Eine Reise ist zu Ende, oder war es ein Traum? Drei Wochen scheinen ewig zu dauern und doch enden sie viel zu schnell.
Der letzte Workshop geht zu Ende, am Freitagabend das Abschiedsdiner (diesmal mit Urkunden für Stammgäste und Craft-Botschafter), am Samstag ein schnelles Kofferpacken, den heruntergefallenen FIngerring unter dem Bett vorgeholt, die in den Workshops gestalteten  Arbeiten bei der Schluss-Präsentation ins rechte Licht gerückt, dann gab es die Diplome / Teilnahmebestätigungen und schon war alles vorbei - mit dem Bus nach Tallinn.

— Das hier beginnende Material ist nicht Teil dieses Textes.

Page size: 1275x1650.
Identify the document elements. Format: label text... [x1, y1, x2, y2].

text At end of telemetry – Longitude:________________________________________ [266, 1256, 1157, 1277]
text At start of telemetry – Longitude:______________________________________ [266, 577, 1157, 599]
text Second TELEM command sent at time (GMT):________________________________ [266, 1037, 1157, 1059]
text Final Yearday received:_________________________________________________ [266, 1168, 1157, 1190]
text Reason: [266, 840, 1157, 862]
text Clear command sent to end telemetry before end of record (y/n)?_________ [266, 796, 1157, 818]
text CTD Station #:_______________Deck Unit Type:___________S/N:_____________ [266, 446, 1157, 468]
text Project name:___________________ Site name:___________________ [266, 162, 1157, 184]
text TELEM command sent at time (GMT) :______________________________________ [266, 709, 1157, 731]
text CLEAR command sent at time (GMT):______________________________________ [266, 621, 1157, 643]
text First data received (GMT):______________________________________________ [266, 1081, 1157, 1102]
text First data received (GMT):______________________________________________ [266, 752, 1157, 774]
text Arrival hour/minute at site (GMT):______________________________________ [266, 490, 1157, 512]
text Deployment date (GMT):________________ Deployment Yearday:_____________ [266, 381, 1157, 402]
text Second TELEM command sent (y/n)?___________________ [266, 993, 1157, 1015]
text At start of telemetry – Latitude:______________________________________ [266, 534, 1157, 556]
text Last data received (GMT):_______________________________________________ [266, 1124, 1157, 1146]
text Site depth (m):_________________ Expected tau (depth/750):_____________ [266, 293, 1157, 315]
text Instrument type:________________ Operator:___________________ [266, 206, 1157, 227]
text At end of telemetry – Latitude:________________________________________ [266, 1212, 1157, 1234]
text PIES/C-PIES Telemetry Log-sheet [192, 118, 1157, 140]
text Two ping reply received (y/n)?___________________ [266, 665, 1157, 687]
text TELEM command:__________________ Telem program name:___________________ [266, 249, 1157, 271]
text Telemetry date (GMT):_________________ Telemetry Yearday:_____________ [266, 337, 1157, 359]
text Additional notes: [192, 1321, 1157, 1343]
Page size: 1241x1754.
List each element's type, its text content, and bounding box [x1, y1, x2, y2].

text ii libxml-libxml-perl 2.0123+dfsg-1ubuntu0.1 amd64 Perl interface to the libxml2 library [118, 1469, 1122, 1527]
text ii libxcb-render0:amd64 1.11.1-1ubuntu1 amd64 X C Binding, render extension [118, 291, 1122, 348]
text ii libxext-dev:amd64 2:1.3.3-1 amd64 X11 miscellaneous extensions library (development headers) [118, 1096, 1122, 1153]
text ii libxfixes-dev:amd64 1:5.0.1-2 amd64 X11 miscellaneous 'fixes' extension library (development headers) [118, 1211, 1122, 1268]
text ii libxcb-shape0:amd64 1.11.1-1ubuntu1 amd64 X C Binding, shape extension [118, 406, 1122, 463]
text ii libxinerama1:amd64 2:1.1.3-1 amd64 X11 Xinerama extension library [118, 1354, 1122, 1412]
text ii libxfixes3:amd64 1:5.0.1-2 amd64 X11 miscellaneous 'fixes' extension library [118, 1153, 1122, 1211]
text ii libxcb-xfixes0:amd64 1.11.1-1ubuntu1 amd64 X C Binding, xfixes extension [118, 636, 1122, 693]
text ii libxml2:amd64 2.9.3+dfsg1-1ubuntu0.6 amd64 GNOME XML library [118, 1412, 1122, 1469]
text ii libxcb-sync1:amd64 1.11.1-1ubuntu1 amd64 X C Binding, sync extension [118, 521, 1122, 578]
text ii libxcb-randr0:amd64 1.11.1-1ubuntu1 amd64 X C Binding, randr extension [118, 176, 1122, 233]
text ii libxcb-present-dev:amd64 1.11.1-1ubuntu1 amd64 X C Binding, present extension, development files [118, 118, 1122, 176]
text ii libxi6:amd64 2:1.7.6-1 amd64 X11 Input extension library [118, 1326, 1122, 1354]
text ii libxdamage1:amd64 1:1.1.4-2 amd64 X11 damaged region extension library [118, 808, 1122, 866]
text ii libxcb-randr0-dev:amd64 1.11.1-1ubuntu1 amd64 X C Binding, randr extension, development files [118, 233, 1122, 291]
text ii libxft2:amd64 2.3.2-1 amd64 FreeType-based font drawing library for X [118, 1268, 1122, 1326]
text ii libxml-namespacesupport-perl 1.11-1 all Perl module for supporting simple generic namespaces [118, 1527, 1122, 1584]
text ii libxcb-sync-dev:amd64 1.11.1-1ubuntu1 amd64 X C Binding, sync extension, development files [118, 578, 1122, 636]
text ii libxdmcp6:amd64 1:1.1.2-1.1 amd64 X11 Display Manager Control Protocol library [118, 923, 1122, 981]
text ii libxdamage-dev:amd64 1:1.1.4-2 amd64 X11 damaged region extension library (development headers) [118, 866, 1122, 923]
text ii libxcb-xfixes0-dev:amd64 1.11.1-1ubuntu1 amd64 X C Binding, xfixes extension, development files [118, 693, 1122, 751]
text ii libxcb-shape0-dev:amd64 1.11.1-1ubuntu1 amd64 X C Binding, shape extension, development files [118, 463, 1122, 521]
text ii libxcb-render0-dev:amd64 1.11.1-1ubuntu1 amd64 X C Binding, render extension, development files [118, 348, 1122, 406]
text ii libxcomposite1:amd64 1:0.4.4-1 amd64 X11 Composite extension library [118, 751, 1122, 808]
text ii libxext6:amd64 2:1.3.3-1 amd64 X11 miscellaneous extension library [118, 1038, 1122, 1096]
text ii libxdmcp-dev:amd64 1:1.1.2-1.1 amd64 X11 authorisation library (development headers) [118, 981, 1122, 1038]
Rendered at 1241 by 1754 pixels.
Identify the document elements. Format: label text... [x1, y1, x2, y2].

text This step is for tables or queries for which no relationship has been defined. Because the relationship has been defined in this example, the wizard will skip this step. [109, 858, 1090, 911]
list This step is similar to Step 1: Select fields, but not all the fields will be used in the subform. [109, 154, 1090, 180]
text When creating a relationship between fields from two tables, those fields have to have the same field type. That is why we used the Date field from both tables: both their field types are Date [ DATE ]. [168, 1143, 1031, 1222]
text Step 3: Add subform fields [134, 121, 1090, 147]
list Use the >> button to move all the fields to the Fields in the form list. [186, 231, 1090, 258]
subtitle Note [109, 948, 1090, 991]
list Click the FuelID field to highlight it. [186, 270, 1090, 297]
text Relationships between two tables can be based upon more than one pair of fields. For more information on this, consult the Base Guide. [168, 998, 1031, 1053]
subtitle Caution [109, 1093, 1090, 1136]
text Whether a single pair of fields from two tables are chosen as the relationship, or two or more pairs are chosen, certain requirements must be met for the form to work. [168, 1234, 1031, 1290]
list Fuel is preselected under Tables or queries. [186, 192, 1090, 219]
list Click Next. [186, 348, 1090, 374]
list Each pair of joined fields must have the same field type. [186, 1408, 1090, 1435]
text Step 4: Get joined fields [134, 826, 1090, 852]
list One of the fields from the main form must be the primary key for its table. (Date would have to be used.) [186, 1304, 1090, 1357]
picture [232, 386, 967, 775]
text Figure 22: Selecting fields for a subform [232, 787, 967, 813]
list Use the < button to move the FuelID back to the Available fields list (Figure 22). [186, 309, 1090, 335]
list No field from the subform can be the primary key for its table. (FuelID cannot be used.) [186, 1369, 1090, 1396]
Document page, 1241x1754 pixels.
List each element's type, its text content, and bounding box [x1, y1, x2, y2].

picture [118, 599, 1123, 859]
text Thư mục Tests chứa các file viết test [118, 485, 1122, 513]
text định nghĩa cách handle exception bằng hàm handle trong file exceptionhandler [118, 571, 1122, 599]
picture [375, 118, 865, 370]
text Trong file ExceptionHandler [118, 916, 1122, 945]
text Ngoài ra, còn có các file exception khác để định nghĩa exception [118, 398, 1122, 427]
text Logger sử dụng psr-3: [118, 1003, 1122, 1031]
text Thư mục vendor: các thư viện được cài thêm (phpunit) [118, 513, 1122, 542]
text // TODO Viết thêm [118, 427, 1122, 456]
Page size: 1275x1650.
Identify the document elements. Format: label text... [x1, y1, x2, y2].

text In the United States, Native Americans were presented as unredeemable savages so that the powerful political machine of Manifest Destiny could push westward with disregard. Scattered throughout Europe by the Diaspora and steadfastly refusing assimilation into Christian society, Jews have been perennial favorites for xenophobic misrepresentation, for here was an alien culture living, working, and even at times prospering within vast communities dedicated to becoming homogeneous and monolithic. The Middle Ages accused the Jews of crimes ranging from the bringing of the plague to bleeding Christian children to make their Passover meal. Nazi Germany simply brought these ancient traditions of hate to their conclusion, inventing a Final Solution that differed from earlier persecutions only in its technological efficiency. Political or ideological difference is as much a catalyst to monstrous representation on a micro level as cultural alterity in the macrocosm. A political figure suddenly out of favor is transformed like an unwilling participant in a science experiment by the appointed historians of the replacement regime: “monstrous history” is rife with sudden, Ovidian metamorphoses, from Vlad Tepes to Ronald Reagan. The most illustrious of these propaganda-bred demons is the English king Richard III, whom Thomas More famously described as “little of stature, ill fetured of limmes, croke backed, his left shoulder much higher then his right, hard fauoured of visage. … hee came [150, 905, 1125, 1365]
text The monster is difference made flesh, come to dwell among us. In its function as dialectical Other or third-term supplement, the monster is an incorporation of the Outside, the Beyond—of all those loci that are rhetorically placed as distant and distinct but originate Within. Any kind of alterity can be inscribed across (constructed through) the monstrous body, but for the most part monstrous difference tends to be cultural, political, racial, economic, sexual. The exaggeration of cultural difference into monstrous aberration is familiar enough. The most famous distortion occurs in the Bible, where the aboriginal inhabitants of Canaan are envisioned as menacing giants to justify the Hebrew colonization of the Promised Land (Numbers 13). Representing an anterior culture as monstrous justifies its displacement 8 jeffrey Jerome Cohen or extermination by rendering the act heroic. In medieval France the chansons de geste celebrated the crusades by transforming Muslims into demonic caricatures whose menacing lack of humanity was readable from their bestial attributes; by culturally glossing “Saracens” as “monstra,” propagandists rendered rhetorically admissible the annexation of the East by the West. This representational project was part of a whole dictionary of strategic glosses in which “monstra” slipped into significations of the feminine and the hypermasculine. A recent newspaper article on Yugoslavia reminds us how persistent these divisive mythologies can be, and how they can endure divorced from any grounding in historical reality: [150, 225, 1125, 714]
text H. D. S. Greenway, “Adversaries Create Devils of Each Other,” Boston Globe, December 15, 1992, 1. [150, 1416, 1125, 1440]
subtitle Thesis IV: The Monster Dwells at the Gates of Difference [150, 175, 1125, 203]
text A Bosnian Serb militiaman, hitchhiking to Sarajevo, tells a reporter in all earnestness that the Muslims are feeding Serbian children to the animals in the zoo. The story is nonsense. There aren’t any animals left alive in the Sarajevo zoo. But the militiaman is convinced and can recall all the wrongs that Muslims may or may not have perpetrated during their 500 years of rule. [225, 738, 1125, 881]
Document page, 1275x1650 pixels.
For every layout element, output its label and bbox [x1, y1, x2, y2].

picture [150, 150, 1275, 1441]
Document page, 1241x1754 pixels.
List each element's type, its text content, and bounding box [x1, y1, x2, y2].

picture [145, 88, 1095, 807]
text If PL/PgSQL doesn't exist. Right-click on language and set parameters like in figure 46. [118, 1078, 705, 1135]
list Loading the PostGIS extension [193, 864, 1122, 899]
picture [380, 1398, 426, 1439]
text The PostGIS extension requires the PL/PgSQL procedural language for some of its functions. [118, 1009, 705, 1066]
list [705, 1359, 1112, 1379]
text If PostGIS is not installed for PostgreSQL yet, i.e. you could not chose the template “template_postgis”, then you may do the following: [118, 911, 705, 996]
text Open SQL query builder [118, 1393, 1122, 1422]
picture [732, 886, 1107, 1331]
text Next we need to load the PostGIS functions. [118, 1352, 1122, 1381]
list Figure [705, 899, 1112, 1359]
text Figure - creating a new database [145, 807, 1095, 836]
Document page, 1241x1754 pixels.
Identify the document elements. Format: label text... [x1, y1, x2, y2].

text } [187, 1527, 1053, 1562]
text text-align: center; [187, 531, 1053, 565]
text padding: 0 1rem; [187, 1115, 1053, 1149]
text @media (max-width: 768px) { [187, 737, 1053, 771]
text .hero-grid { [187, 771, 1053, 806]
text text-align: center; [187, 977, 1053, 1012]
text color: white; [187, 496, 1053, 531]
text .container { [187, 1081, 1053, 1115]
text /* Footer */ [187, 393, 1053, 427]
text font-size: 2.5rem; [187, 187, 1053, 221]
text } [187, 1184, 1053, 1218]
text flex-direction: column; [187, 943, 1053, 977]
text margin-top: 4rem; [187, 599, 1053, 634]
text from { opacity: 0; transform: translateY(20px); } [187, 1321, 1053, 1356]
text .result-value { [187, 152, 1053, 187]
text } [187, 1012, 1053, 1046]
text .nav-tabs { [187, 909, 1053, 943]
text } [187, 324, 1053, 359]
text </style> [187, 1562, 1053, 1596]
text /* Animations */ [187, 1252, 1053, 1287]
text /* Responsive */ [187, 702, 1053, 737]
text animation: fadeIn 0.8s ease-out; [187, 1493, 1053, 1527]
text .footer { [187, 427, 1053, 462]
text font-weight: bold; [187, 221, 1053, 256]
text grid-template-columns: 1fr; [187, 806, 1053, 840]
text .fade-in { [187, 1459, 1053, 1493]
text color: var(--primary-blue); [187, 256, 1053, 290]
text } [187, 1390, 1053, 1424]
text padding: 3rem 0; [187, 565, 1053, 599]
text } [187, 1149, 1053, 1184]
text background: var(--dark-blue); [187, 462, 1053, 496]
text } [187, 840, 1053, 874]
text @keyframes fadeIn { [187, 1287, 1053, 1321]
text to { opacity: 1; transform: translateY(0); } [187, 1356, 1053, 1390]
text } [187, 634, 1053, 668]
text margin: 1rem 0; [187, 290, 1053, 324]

Der letzte Abend geriet dann noch sehr lecker, wir  (Claudia, Sue, Charlotte, Sim und ich) trafen uns zum Abschiedsessen im armenischen Restaurant SEWAN am Fährhafen in Tallinn, und am Sonntag flog ich dann heim.

Um das Urlaubsgefühl zu verlängern, gönnte mir Heinz, der mich in Berlin abholte, eine Fahrt durch Brandenburg und ein sommerliches Ausruhen am See in Fürstenberg an der Havel, das Restaurant am Yachthafen ist sehr zu empfehlen!

Aber so ganz war doch noch nicht alles vorbei: Uschi fuhr auf der Heimfahrt vom Craft Camp noch  in Riga bei Sena Klets vorbei und gab dort meine Geschenke für Maruta Grasmane ab und sie kam am montagabend bei uns in Gribow vorbei. Ein langer schöner Abend auf der Terrasse war der schöne Ausklang.